» **TASK PROMPT**: In your copy of the records, include every word exactly and no pictures.

▶

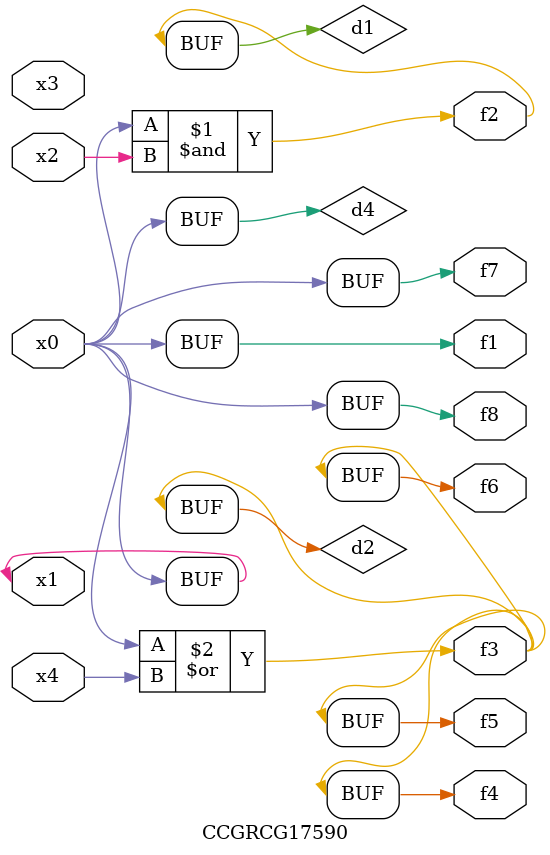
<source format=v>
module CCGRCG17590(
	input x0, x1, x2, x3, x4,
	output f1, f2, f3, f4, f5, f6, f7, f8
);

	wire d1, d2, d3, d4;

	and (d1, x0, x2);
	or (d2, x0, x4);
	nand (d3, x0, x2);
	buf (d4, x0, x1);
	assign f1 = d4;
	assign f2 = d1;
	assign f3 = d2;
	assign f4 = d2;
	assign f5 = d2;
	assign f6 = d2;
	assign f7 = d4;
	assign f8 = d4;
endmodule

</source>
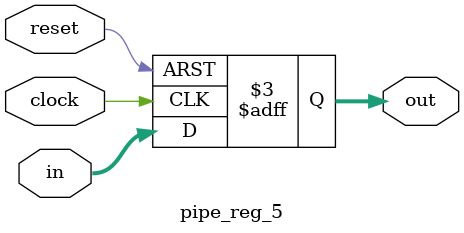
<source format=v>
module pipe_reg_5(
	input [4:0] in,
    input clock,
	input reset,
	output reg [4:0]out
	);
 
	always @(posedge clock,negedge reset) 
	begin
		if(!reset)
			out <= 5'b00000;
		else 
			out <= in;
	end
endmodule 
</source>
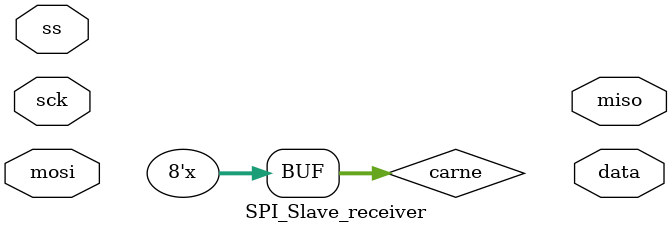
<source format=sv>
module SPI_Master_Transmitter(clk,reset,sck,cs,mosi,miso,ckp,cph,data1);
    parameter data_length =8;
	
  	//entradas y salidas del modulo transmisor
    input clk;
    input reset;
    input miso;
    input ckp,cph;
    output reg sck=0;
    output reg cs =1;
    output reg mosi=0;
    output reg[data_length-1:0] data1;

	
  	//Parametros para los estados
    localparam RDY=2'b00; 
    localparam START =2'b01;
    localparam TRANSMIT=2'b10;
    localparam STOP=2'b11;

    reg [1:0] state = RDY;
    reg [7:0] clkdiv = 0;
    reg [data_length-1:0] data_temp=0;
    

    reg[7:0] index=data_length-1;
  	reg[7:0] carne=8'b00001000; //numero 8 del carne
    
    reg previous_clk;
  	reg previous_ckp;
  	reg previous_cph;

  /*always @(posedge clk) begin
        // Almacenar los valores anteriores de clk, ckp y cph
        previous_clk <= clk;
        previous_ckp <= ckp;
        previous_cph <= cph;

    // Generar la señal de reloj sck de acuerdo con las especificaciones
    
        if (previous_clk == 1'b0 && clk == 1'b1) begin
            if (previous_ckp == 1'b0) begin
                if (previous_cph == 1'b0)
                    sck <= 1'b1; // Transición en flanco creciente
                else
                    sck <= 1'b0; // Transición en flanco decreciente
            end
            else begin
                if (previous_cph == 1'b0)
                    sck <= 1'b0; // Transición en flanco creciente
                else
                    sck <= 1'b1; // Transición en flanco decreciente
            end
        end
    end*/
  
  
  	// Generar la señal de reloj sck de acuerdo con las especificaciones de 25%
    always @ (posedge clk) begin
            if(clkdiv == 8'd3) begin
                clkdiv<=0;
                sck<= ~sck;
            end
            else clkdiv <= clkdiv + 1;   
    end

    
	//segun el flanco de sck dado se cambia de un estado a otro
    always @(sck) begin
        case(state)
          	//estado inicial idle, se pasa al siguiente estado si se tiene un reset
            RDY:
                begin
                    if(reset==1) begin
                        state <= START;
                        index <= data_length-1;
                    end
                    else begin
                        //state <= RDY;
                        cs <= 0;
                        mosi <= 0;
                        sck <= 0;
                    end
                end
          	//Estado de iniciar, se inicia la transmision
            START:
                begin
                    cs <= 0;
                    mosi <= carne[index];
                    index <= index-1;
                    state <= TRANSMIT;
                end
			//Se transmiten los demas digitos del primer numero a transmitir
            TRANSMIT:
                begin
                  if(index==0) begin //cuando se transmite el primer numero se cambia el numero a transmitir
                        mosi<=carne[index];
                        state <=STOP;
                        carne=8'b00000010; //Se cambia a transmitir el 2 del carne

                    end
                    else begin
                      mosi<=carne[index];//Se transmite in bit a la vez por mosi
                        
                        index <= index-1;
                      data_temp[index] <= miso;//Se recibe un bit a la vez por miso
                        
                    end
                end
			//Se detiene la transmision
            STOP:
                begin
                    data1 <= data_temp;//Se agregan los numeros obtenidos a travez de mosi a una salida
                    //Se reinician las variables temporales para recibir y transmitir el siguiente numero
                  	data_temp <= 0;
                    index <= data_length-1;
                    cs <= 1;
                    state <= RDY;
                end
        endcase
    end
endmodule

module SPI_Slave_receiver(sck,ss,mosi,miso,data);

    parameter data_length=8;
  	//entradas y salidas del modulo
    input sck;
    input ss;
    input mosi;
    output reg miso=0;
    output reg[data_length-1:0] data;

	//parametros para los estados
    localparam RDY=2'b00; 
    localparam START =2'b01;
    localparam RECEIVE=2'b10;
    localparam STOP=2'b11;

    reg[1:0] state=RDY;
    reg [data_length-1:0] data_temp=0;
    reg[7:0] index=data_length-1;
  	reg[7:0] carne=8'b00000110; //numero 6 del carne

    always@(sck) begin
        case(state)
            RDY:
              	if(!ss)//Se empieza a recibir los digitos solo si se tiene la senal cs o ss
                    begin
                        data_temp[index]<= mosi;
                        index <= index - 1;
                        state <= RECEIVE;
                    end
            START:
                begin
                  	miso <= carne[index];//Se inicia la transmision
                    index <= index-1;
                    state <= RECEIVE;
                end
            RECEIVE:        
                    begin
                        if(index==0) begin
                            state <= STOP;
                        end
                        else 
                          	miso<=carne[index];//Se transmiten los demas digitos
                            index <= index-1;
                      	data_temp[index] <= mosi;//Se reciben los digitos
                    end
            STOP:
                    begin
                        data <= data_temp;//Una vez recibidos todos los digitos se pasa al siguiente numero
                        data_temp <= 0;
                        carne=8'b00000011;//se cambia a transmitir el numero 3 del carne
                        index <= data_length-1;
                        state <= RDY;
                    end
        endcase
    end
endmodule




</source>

◀

» **ANSWER SPACE**:
<source format=v>
module CCGRCG17590(
	input x0, x1, x2, x3, x4,
	output f1, f2, f3, f4, f5, f6, f7, f8
);

	wire d1, d2, d3, d4;

	and (d1, x0, x2);
	or (d2, x0, x4);
	nand (d3, x0, x2);
	buf (d4, x0, x1);
	assign f1 = d4;
	assign f2 = d1;
	assign f3 = d2;
	assign f4 = d2;
	assign f5 = d2;
	assign f6 = d2;
	assign f7 = d4;
	assign f8 = d4;
endmodule

</source>
<source format=v>
module pipe_reg_5(
	input [4:0] in,
    input clock,
	input reset,
	output reg [4:0]out
	);
 
	always @(posedge clock,negedge reset) 
	begin
		if(!reset)
			out <= 5'b00000;
		else 
			out <= in;
	end
endmodule 
</source>
<source format=sv>
module SPI_Master_Transmitter(clk,reset,sck,cs,mosi,miso,ckp,cph,data1);
    parameter data_length =8;
	
  	//entradas y salidas del modulo transmisor
    input clk;
    input reset;
    input miso;
    input ckp,cph;
    output reg sck=0;
    output reg cs =1;
    output reg mosi=0;
    output reg[data_length-1:0] data1;

	
  	//Parametros para los estados
    localparam RDY=2'b00; 
    localparam START =2'b01;
    localparam TRANSMIT=2'b10;
    localparam STOP=2'b11;

    reg [1:0] state = RDY;
    reg [7:0] clkdiv = 0;
    reg [data_length-1:0] data_temp=0;
    

    reg[7:0] index=data_length-1;
  	reg[7:0] carne=8'b00001000; //numero 8 del carne
    
    reg previous_clk;
  	reg previous_ckp;
  	reg previous_cph;

  /*always @(posedge clk) begin
        // Almacenar los valores anteriores de clk, ckp y cph
        previous_clk <= clk;
        previous_ckp <= ckp;
        previous_cph <= cph;

    // Generar la señal de reloj sck de acuerdo con las especificaciones
    
        if (previous_clk == 1'b0 && clk == 1'b1) begin
            if (previous_ckp == 1'b0) begin
                if (previous_cph == 1'b0)
                    sck <= 1'b1; // Transición en flanco creciente
                else
                    sck <= 1'b0; // Transición en flanco decreciente
            end
            else begin
                if (previous_cph == 1'b0)
                    sck <= 1'b0; // Transición en flanco creciente
                else
                    sck <= 1'b1; // Transición en flanco decreciente
            end
        end
    end*/
  
  
  	// Generar la señal de reloj sck de acuerdo con las especificaciones de 25%
    always @ (posedge clk) begin
            if(clkdiv == 8'd3) begin
                clkdiv<=0;
                sck<= ~sck;
            end
            else clkdiv <= clkdiv + 1;   
    end

    
	//segun el flanco de sck dado se cambia de un estado a otro
    always @(sck) begin
        case(state)
          	//estado inicial idle, se pasa al siguiente estado si se tiene un reset
            RDY:
                begin
                    if(reset==1) begin
                        state <= START;
                        index <= data_length-1;
                    end
                    else begin
                        //state <= RDY;
                        cs <= 0;
                        mosi <= 0;
                        sck <= 0;
                    end
                end
          	//Estado de iniciar, se inicia la transmision
            START:
                begin
                    cs <= 0;
                    mosi <= carne[index];
                    index <= index-1;
                    state <= TRANSMIT;
                end
			//Se transmiten los demas digitos del primer numero a transmitir
            TRANSMIT:
                begin
                  if(index==0) begin //cuando se transmite el primer numero se cambia el numero a transmitir
                        mosi<=carne[index];
                        state <=STOP;
                        carne=8'b00000010; //Se cambia a transmitir el 2 del carne

                    end
                    else begin
                      mosi<=carne[index];//Se transmite in bit a la vez por mosi
                        
                        index <= index-1;
                      data_temp[index] <= miso;//Se recibe un bit a la vez por miso
                        
                    end
                end
			//Se detiene la transmision
            STOP:
                begin
                    data1 <= data_temp;//Se agregan los numeros obtenidos a travez de mosi a una salida
                    //Se reinician las variables temporales para recibir y transmitir el siguiente numero
                  	data_temp <= 0;
                    index <= data_length-1;
                    cs <= 1;
                    state <= RDY;
                end
        endcase
    end
endmodule

module SPI_Slave_receiver(sck,ss,mosi,miso,data);

    parameter data_length=8;
  	//entradas y salidas del modulo
    input sck;
    input ss;
    input mosi;
    output reg miso=0;
    output reg[data_length-1:0] data;

	//parametros para los estados
    localparam RDY=2'b00; 
    localparam START =2'b01;
    localparam RECEIVE=2'b10;
    localparam STOP=2'b11;

    reg[1:0] state=RDY;
    reg [data_length-1:0] data_temp=0;
    reg[7:0] index=data_length-1;
  	reg[7:0] carne=8'b00000110; //numero 6 del carne

    always@(sck) begin
        case(state)
            RDY:
              	if(!ss)//Se empieza a recibir los digitos solo si se tiene la senal cs o ss
                    begin
                        data_temp[index]<= mosi;
                        index <= index - 1;
                        state <= RECEIVE;
                    end
            START:
                begin
                  	miso <= carne[index];//Se inicia la transmision
                    index <= index-1;
                    state <= RECEIVE;
                end
            RECEIVE:        
                    begin
                        if(index==0) begin
                            state <= STOP;
                        end
                        else 
                          	miso<=carne[index];//Se transmiten los demas digitos
                            index <= index-1;
                      	data_temp[index] <= mosi;//Se reciben los digitos
                    end
            STOP:
                    begin
                        data <= data_temp;//Una vez recibidos todos los digitos se pasa al siguiente numero
                        data_temp <= 0;
                        carne=8'b00000011;//se cambia a transmitir el numero 3 del carne
                        index <= data_length-1;
                        state <= RDY;
                    end
        endcase
    end
endmodule




</source>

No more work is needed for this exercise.